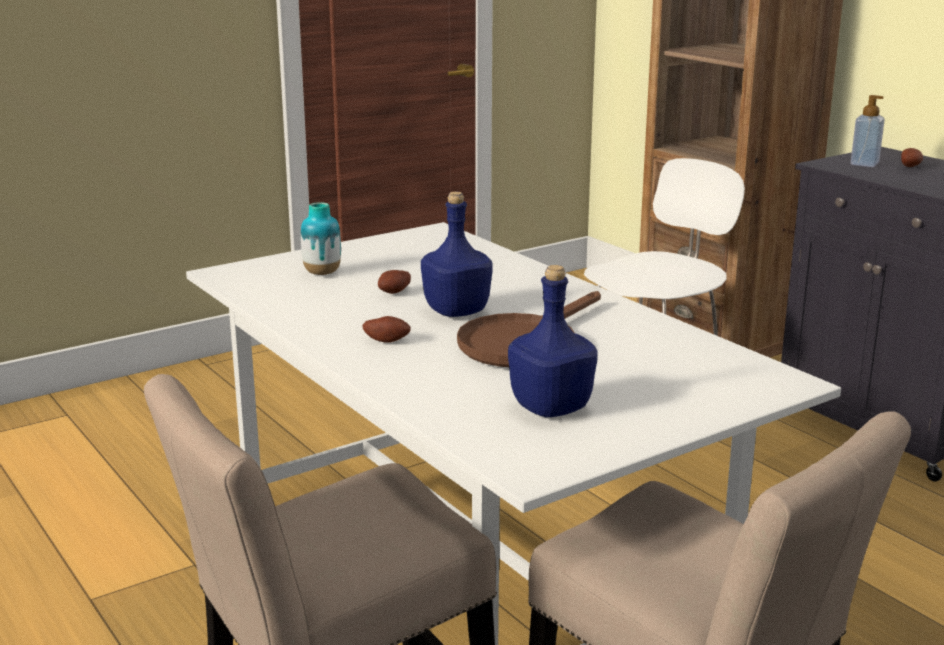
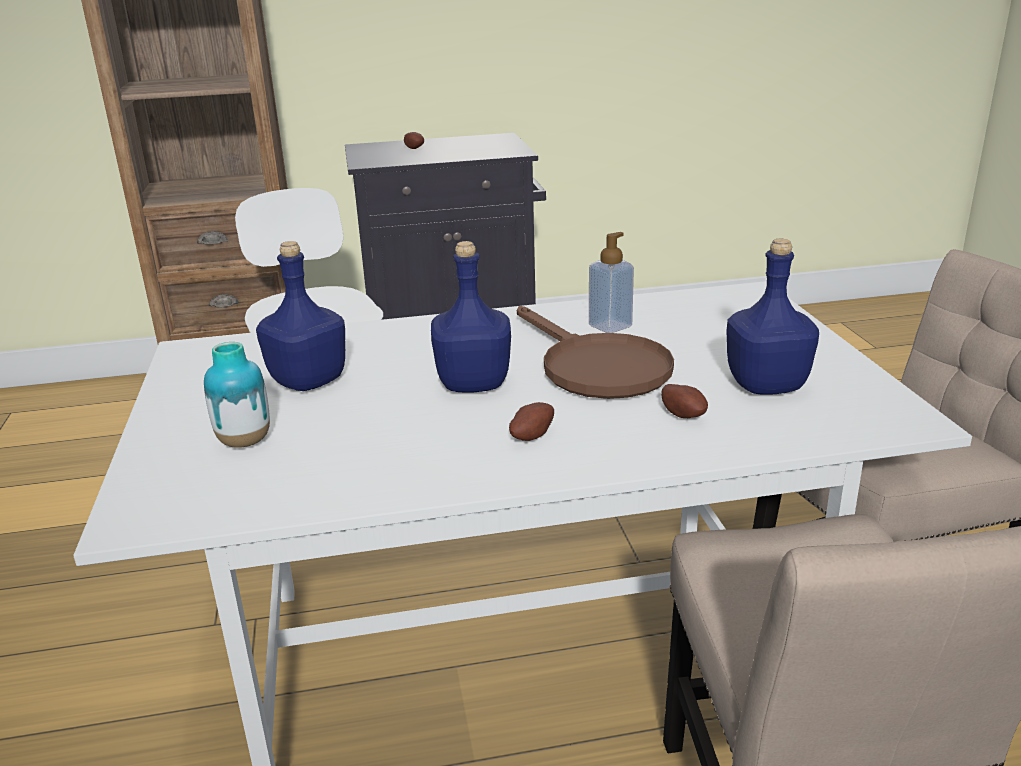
camera: 65 degrees left, 5 degrees up
potato [378,270,411,294] -> potato moved to [661,384,708,418]
soap dispenser [851,95,885,167] -> soap dispenser moved to [589,232,634,333]
none -> blue bottle [256,241,345,391]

+-------+

The data above should be returned in full, exactly as written, apart from its images.

ANSWER BOX:
camera: 65 degrees left, 5 degrees up
potato [378,270,411,294] -> potato moved to [661,384,708,418]
soap dispenser [851,95,885,167] -> soap dispenser moved to [589,232,634,333]
none -> blue bottle [256,241,345,391]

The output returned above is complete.